Meyer Mill was the smallest sugar mill in Hawaii, operating from 1878 to 1889. You can see it restored on the grounds of the Molokai Museum & Cultural Center.
This 6-horse power steam engine powered the Meyer Mill, with steam supplied by the black boiler in the background.
The evaporator, made of redwood and copper, thickened the cane juice into sugar.
Another view of the historic mill.
You can walk the fields of Molokai's Kumu Farms.
Kumu Farms' Emanuela Vinciguerra, in a field of basil.
It's hard to imagine how fragrant an entire field of fresh herbs can be.
Kumu Farms produces 20,000 pounds of papayas a week.
Not to mention bananas.
Kapuaiwa Coconut Grove is what remains of 10 acres of coconut trees planted by King Kamehameha V in the 1860s.
Kapuaiwa Coconut Grove is one of the best places on Molokai to catch a sunset.
Looking back at Kaunakakai from the harbor.
Molokai is so small, bulletin boards are a major form of communication. Note that there are pigs for sale, if you're looking for a live souvenir.
Main Street Kaunakakai from Triangle Park.
Ala Malama Avenue takes you right through the heart of Kaunakakai.
Home girl Raiatea Helm and her mother, on their way to Kanemitsu Bakery for breakfast.
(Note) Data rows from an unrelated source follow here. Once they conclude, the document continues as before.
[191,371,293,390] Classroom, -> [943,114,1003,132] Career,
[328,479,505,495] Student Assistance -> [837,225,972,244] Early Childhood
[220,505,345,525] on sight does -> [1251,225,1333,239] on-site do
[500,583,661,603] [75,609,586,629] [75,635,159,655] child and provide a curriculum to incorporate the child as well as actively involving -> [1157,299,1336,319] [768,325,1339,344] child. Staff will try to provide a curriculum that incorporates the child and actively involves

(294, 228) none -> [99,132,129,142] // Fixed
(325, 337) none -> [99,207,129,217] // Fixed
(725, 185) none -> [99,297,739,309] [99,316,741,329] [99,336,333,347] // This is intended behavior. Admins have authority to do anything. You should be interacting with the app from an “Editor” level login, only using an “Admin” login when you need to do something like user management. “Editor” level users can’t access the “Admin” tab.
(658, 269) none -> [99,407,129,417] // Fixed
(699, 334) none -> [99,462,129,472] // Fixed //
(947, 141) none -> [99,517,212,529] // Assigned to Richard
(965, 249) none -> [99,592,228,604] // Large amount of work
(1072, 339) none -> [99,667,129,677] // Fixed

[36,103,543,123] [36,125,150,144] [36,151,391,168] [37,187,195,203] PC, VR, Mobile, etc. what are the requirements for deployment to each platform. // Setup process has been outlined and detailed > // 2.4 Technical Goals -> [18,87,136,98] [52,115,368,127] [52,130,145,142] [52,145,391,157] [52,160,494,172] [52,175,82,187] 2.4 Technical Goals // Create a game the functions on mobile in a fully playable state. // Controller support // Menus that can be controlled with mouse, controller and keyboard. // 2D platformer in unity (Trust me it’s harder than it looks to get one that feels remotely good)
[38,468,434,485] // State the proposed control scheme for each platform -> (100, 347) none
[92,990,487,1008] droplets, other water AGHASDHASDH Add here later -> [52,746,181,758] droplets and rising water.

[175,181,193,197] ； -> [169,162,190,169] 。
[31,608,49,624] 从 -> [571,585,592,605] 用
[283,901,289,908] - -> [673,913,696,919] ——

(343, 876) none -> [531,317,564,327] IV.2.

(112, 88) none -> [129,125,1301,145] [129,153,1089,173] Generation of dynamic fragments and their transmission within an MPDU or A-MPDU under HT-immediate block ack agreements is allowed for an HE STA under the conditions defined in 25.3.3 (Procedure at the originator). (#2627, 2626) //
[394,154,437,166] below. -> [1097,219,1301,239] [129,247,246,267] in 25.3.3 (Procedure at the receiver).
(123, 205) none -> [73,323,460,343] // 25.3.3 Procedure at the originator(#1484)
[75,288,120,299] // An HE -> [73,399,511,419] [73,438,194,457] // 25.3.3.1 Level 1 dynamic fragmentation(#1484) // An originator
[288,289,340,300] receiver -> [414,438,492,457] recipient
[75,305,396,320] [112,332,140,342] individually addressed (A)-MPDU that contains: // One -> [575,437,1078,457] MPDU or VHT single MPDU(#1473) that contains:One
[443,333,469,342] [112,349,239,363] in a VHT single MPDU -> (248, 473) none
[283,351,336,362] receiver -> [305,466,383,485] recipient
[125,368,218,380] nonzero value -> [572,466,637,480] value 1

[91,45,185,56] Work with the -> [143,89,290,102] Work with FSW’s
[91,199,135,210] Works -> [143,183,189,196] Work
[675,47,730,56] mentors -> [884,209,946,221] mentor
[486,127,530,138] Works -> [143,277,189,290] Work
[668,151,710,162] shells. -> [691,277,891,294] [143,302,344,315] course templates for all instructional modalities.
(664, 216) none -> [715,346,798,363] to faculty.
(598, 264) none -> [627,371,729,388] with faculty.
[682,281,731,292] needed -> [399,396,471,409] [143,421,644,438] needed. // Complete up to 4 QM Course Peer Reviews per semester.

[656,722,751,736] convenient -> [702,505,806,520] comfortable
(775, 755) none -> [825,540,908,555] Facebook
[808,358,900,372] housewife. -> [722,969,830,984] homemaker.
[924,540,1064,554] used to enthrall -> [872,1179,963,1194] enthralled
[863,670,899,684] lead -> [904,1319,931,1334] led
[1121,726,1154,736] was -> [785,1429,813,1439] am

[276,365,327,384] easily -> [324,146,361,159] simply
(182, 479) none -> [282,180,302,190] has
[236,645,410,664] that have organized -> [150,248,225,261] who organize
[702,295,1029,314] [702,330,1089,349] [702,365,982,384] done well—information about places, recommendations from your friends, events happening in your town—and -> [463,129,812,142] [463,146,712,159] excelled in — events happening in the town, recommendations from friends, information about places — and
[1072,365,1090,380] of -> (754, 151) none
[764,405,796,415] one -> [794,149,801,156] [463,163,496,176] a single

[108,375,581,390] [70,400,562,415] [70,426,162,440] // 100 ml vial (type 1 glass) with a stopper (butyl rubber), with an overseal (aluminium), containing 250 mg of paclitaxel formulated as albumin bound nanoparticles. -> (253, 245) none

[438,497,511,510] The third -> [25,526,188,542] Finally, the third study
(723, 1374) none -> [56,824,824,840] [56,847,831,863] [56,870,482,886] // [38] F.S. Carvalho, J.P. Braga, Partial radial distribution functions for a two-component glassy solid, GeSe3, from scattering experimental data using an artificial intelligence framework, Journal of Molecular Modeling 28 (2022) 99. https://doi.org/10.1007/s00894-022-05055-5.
Kanemitsu Bakery is a Molokai institution, famous for its baked goods and French toast.
Blossom Poepoe and her son Steven are mainstays of the Kanemitsu bakery operation.
Round loaves of Molokai bread, ready to go into the oven.
Starting at 9 p.m., Kanemitsu Bakery sells round Molokai bread, fresh out of the oven, with your choice of toppings. But you have to knock at this alley door to get it.
You knock, someone eventually answers. You hand over your money. The door closes. Sometime later your bread appears.
We are not saying Molokai is quiet. But this is Raiatea Helm standing right smack in the middle of Kaunakakai's main street about 10 p.m. Notice the lack of traffic.
There's nothing more peaceful than a Molokai morning.
A lone kayaker heads out into the dawn.
Words don't add much to this photo, shot from the grounds of the Molokai Shores condominium.
Paddling is a major sport in Hawaii, especially on Molokai, where the yearly races to Oahu begin.
The kayak rack at Molokai Shores.
This photo makes us wish we were sitting on that bench right now.
Molokai Drive In, where everyone on Molokai eats. Kaunakakai is not a big restaurant town.
East Molokai is sparsely settled and offers vistas like these.
You walk to your plane at Molokai Airport, in this case an Island Air Dash 8 bound for Honolulu.